It’s summer here in Talent, Oregon.  The local railroad near my house stands silent.  No trains have come here for some time.  I walk down and look at it.  And wonder: does it give new meaning to Mark Twain’s words?  Or perhaps it gives the lie to them.  Or maybe both.

The longer I stand there, looking.….the more I see.  Small, subtle changes.  Shapes.  Sounds.  And, yes….the colors.  Are they….changing?  Ever so subtly?

 

Then there are the words of Jim Harrison —

“If you live on the railroad tracks the train’s going to hit you, Grandpa used to say.”

Words to remember.  If I get too hung up in the details.….in the colors.….will I pay attention when the train comes?

I’m reading a book by Haruki Murakami right now.  His words come back to me —

“Some people get a kick out of reading railroad timetables and that’s all they do all day.”

Not me.  I do more than just read the timetables.  I walk down to the tracks.  And wait.…

 

And wait.….

Something is happening to the colors.  They seem to be.….bleeding out.   Leaving.….what?  A monochrome world?  A different parallel universe?

Or perhaps a world in which, as Carl Sandburg suggests, buildings may give birth to – or beget – railroads.

“So time passed on. And the two skyscrapers decided to have a child. 

And they decided when their child came it should be a *free* child. 

“It must be a free child,” they said to each other. 

“It must not be a child standing still all its life on a street corner. Yes, if we have a child she must be free to run across the prairie, to the mountains, to the sea. Yes, it must be a free child.”

So time passed on. Their child came. It was a railroad train…”

But here in Talent, Oregon, the tracks are empty.  No child has come.  No train.  No sounds.  Even the once vibrant summer colors have gone.…

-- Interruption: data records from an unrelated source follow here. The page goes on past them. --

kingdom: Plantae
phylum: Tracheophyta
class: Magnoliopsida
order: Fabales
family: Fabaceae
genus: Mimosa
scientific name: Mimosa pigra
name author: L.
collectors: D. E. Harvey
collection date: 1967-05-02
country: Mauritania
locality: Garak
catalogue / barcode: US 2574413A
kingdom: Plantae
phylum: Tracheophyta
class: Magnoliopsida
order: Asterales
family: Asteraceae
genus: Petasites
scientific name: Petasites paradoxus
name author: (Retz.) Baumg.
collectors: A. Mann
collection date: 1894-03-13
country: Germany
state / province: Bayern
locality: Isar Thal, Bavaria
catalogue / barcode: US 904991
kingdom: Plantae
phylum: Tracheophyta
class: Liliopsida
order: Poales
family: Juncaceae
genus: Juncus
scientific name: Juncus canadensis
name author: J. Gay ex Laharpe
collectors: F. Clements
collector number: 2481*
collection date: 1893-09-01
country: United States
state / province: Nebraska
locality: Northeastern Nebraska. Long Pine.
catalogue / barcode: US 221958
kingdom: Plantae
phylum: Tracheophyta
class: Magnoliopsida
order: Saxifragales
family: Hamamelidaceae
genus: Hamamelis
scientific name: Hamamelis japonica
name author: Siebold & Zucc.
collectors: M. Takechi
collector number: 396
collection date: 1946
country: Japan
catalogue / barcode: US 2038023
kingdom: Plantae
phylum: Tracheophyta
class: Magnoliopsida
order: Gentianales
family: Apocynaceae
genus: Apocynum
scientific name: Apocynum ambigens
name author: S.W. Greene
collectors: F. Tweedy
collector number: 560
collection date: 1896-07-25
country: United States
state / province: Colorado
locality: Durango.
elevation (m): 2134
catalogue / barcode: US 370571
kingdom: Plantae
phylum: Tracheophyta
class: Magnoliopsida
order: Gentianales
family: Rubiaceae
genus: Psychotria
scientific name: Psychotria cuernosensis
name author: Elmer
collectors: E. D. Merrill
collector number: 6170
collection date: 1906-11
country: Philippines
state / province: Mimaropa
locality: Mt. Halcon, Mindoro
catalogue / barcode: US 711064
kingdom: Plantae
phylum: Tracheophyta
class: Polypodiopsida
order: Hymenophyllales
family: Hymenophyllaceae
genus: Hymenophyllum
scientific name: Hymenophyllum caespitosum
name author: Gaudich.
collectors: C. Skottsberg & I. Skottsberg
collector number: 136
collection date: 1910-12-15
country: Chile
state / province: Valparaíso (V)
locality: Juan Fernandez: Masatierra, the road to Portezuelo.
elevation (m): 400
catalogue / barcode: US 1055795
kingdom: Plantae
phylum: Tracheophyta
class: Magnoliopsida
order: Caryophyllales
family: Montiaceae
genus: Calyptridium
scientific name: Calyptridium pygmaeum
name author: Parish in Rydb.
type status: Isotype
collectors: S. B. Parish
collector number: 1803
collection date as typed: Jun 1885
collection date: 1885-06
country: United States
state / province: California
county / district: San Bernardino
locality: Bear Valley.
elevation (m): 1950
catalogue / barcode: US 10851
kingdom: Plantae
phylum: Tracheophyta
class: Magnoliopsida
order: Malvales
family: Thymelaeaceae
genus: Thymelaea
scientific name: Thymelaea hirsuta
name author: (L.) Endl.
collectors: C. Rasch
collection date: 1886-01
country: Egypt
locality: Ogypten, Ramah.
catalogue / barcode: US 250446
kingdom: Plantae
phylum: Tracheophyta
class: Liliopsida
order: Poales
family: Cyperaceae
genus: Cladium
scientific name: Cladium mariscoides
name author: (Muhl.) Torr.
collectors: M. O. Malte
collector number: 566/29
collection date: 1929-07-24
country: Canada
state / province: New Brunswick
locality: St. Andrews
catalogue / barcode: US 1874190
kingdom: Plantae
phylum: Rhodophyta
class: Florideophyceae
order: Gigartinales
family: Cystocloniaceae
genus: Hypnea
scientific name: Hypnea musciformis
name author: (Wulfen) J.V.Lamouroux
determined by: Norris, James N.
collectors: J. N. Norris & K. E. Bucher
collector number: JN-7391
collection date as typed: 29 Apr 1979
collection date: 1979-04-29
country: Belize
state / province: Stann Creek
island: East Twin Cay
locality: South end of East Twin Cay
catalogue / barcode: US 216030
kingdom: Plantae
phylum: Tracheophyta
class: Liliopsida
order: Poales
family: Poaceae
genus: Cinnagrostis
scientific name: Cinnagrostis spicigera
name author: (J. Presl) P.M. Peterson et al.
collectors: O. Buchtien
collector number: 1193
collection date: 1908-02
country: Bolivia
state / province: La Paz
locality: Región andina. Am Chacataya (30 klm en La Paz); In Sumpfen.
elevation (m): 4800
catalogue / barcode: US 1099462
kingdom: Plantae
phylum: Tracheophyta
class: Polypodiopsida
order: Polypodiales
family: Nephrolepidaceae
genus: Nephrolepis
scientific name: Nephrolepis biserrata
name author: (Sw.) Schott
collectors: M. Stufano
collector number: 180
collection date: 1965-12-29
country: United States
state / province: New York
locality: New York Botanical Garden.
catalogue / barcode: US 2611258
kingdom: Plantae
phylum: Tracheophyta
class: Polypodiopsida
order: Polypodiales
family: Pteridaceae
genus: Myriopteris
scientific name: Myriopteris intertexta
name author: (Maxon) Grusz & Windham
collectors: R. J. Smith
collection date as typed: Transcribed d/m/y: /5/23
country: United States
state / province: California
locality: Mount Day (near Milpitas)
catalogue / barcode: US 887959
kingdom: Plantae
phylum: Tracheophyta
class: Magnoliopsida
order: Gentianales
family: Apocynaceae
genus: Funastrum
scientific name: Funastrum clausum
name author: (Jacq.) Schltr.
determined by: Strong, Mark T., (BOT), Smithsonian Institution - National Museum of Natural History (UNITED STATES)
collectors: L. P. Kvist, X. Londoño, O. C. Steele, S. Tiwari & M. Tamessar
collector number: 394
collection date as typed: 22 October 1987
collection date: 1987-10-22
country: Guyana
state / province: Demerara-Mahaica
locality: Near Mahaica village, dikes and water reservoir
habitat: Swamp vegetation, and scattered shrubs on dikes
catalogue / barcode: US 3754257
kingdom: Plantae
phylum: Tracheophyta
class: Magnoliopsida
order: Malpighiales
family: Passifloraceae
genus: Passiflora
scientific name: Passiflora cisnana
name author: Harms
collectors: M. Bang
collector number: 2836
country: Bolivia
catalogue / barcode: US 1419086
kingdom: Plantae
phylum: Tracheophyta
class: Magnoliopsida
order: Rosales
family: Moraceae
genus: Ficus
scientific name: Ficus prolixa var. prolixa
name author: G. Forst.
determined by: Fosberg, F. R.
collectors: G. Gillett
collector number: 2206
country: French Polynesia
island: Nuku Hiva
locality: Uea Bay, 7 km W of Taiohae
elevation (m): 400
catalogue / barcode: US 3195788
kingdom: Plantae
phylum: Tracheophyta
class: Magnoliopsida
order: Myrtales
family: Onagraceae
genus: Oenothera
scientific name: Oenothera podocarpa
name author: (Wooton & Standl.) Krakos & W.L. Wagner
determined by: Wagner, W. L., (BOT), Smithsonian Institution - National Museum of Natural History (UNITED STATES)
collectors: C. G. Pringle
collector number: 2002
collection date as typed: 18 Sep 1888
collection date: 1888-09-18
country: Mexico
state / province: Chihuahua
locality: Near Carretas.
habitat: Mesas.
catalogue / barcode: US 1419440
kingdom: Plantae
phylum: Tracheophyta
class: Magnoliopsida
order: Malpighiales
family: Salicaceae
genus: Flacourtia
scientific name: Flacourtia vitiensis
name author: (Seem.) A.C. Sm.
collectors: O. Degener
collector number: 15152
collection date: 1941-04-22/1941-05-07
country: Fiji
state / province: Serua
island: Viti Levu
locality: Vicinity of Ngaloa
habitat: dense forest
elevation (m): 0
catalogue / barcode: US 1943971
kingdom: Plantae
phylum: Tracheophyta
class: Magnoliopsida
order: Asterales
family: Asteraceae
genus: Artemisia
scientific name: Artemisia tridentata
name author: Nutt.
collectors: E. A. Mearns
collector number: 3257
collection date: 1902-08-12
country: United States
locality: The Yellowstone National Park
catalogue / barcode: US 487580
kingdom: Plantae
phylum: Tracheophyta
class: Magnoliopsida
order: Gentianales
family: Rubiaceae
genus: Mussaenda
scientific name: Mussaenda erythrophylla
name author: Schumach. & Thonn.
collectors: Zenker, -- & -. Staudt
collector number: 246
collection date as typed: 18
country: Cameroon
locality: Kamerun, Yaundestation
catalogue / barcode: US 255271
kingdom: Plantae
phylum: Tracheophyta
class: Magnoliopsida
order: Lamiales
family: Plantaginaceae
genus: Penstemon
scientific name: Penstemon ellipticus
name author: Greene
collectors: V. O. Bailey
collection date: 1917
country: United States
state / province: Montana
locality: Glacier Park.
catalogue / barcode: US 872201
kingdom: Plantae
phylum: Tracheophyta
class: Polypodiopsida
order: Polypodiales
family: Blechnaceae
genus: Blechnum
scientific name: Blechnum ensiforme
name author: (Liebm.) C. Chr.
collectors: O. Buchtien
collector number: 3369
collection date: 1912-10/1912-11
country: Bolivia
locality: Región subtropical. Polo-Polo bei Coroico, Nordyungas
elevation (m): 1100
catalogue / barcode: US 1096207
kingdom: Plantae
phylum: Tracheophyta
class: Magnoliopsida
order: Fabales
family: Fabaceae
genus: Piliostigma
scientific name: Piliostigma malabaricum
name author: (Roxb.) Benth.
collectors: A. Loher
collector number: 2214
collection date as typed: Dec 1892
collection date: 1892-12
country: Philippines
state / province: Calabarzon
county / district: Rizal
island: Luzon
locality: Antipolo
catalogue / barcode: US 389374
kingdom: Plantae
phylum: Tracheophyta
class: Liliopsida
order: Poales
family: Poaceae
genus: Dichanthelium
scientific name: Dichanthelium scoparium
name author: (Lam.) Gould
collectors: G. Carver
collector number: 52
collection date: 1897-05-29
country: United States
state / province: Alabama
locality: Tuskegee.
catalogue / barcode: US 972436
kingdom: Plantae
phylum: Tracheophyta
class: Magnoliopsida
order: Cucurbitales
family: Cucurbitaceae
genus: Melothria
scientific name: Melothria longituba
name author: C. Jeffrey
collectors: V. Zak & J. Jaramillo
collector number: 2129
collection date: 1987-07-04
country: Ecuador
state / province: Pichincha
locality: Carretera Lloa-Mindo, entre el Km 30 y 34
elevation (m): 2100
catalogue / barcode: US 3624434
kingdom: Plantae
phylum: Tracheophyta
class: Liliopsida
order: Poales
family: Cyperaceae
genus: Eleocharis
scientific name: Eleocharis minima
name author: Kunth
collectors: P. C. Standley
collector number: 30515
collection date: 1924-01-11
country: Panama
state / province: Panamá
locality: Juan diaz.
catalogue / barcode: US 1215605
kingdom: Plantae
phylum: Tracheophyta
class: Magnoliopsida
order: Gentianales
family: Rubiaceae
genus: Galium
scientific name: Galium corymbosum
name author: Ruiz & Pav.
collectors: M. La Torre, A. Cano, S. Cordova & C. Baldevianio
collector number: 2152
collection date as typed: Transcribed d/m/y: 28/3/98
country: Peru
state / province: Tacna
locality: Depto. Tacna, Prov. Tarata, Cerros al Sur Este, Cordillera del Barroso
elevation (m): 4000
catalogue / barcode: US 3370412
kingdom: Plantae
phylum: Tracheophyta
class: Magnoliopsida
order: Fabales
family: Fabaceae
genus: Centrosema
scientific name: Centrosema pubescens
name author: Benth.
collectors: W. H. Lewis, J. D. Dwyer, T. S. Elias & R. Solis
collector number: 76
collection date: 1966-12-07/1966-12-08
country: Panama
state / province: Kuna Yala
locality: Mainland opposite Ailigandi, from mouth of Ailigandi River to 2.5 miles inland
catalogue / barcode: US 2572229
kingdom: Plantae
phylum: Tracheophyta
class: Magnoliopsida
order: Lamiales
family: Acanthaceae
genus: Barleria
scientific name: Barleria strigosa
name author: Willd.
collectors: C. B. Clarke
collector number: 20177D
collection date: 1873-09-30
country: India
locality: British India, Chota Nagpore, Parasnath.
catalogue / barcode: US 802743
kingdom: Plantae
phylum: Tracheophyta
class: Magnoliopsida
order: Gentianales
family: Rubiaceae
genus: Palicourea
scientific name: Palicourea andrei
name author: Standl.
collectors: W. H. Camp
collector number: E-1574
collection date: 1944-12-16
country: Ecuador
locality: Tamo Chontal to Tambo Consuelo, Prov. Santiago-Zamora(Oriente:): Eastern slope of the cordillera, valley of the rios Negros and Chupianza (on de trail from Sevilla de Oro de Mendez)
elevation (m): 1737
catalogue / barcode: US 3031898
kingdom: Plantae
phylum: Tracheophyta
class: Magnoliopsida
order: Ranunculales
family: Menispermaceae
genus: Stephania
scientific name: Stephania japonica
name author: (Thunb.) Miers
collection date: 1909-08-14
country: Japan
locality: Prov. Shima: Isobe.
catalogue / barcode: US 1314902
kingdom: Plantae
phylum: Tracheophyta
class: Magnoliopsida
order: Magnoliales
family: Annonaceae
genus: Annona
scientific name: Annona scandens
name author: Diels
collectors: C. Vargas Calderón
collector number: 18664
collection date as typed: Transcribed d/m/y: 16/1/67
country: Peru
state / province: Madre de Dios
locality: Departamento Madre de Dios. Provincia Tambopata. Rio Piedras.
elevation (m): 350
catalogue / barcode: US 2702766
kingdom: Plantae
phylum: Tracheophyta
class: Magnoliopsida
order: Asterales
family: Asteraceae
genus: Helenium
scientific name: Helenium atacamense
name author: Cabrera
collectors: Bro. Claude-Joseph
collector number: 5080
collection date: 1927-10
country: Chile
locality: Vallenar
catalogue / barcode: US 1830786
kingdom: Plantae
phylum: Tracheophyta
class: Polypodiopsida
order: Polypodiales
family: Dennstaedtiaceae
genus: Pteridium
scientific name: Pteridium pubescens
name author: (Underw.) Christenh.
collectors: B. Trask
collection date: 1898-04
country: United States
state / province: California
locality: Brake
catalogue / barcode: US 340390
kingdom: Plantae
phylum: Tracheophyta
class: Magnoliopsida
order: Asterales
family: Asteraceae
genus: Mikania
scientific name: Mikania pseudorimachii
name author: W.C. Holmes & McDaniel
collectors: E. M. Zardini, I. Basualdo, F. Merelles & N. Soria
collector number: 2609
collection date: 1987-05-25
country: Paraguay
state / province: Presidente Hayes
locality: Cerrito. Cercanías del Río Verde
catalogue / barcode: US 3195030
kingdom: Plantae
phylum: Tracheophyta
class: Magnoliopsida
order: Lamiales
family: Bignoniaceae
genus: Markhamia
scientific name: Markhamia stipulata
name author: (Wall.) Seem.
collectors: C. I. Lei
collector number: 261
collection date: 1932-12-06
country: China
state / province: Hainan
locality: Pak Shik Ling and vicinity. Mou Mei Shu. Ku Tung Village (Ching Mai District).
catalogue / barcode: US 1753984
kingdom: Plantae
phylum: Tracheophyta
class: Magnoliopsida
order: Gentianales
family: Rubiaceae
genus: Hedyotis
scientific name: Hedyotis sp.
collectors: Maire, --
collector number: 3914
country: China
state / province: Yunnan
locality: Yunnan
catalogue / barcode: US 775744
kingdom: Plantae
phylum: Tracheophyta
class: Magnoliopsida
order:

A world of blacks and whites and grays.

 

But I’m still here.  Waiting.…

What was that?  Did you hear it?  It’s so faint, almost impossible to make out.  More of a vibration, really.  Have to kneel down, put your ear onto the metal track….and listen.

I think it’s coming.

And.…..so are the colors, once again.  Bleeding back in….

 

Mark Twain was right.

“A railroad is like a lie you have to keep building it to make it stand.”